WYOMISSING, Pa. — Jennifer Murphy, associate professor of criminal justice at Penn State Berks, was recently awarded the 2023 Ken Peak Innovations in Teaching Award, given to one faculty member nationwide by the Academy of Criminal Justice Sciences (ACJS). The award was presented at the annual meeting of the ACJS on March 17 in National Harbor, Maryland. The purpose of this award is to recognize and honor criminal justice and criminology faculty members for innovative teaching methods.
Murphy is known for her innovative approach to educating criminal justice students, particularly about drug addiction and the use of naloxone to reverse an opioid overdose.
She explains that despite widespread recognition that drug addiction is a disease, there is still a great deal of social stigma toward people with substance use disorder (SUD). This is problematic because social stigma can lead to self-stigma, where individuals with SUD internalize the negative stereotypes and messages they perceive from others. Self-stigma results in a reluctance to access treatment services, worse treatment outcomes, and physical and mental health problems.
After reviewing the research on stigma reduction efforts, Murphy created a training session for students in her senior seminar criminal justice course to improve addiction knowledge, reduce stigma, and increase knowledge/comfort using naloxone. She has since adapted the training session for various criminal justice courses; the training is offered both in person and virtually.
She explained, “This teaching method has the potential to improve students’ knowledge about drug addiction, reduce their stigma toward people who use drugs, increase students’ skills related to future careers in criminal justice, and, most importantly, save lives. It is an important initiative because students in criminal justice will likely enter careers where they will encounter people with substance use disorder and should do so without exhibiting stigma. It is also something that can be replicated at other campuses and integrated into criminal justice curriculum.”
The initial training session involved five presentations from local professionals and community members. First, a physician specializing in addiction science discussed the disease model of addiction and the use of various medications to treat opioid use disorder. The next two speakers were people in long-term recovery, who spoke about their addiction issues, experiences with stigma, and recovery process. The fourth presenter was a local police officer who discussed his experiences as part of the local police effort (Blue CARES) to engage people who overdose into treatment. The last presenter was a community educator from a local treatment center who educated the students about how naloxone worked to reverse an opioid overdose and discussed why it is distributed widely to reduce overdose deaths. This speaker also demonstrated to the class how to use naloxone and gave students the opportunity to practice the steps of administering naloxone.
“While the availability of naloxone has increased in the past 10 years, criminal justice students have not had much experience using naloxone, and few to none have had education on the disease of addiction,” Murphy explained. “Such training is essential for criminal justice students to reduce stigma before they enter criminal justice professions, so they exhibit more empathy and effectiveness when dealing with people with SUD.”
Brenda Russell, professor of psychology at Penn State Berks, assisted with the data collection and analysis for the innovative teaching session. Results showed that students had improved addiction knowledge and decreased stigma after completing the training session.
The initial project received funding from the Pennsylvania Department of Drug and Alcohol Programs, and the PA Commission on Crime and Delinquency continues to provide naloxone for students at no cost.
Murphy's research interests are in drug policy and the stigma of addiction. She is currently working on a project to educate police officers about addiction issues and treatment so that they are better prepared to implement diversion programs that link people to treatment in lieu of arrest. She teaches courses on drugs and drug policy, in which she has taken students to other countries (including the Netherlands and Portugal) to comparatively study drug policy and how governments respond to drug crises.

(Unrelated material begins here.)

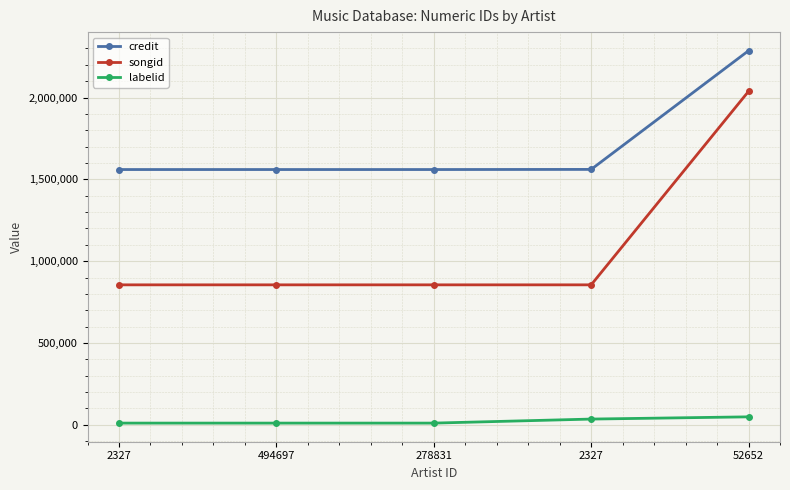

Which category has the highest value across all series?

52652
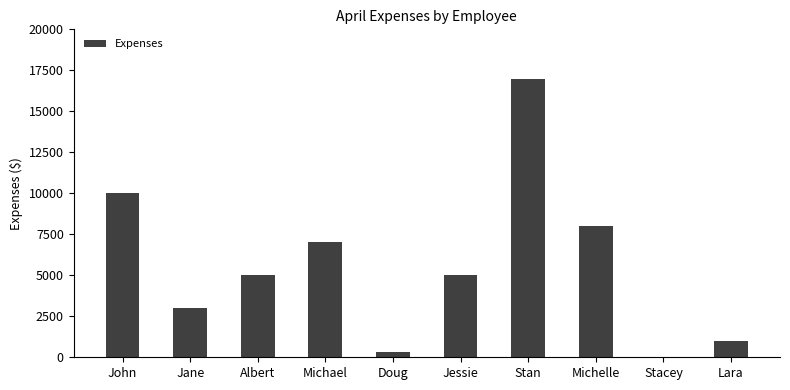

Reading left to right, list all the values displayed in this chart.

John=10000	Jane=3000	Albert=5000	Michael=7000	Doug=300	Jessie=5000	Stan=17000	Michelle=8000	Stacey=0	Lara=1000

About the Criminal Justice degree program at Penn State Berks
The Criminal Justice program at Penn State Berks offers an education in the liberal arts tradition. In addition to breadth and depth of knowledge about criminal justice, the program cultivates skills in critical thinking, oral and written communication, issue analysis and problem-solving. Students who graduate from this program should be adaptable and flexible, participate in the civic and intellectual life of the community, appreciate cultural diversity, and practice ethical behavior.
About the Ken Peak Innovations in Teaching Award
This award is made possible by a generous donation from renowned author, academic, and practitioner Ken Peak, coauthor of Introduction to Criminal Justice: Practice and Process with SAGE Publishing. Peak is an emeritus professor and former chair of the Department of Criminal Justice, University of Nevada, Reno, where he was named “Teacher of the Year” by the university’s Honor Society.
Following four years as a municipal police officer in Kansas, he held positions as a nine-county criminal justice planner for southeast Kansas; director of a four-state technical assistance institute for the Law Enforcement Assistance Administration (based at Washburn University in Topeka); director of university police at Pittsburg State University (Kansas); acting director of public safety, University of Nevada, Reno; and assistant professor of criminal justice at Wichita State University.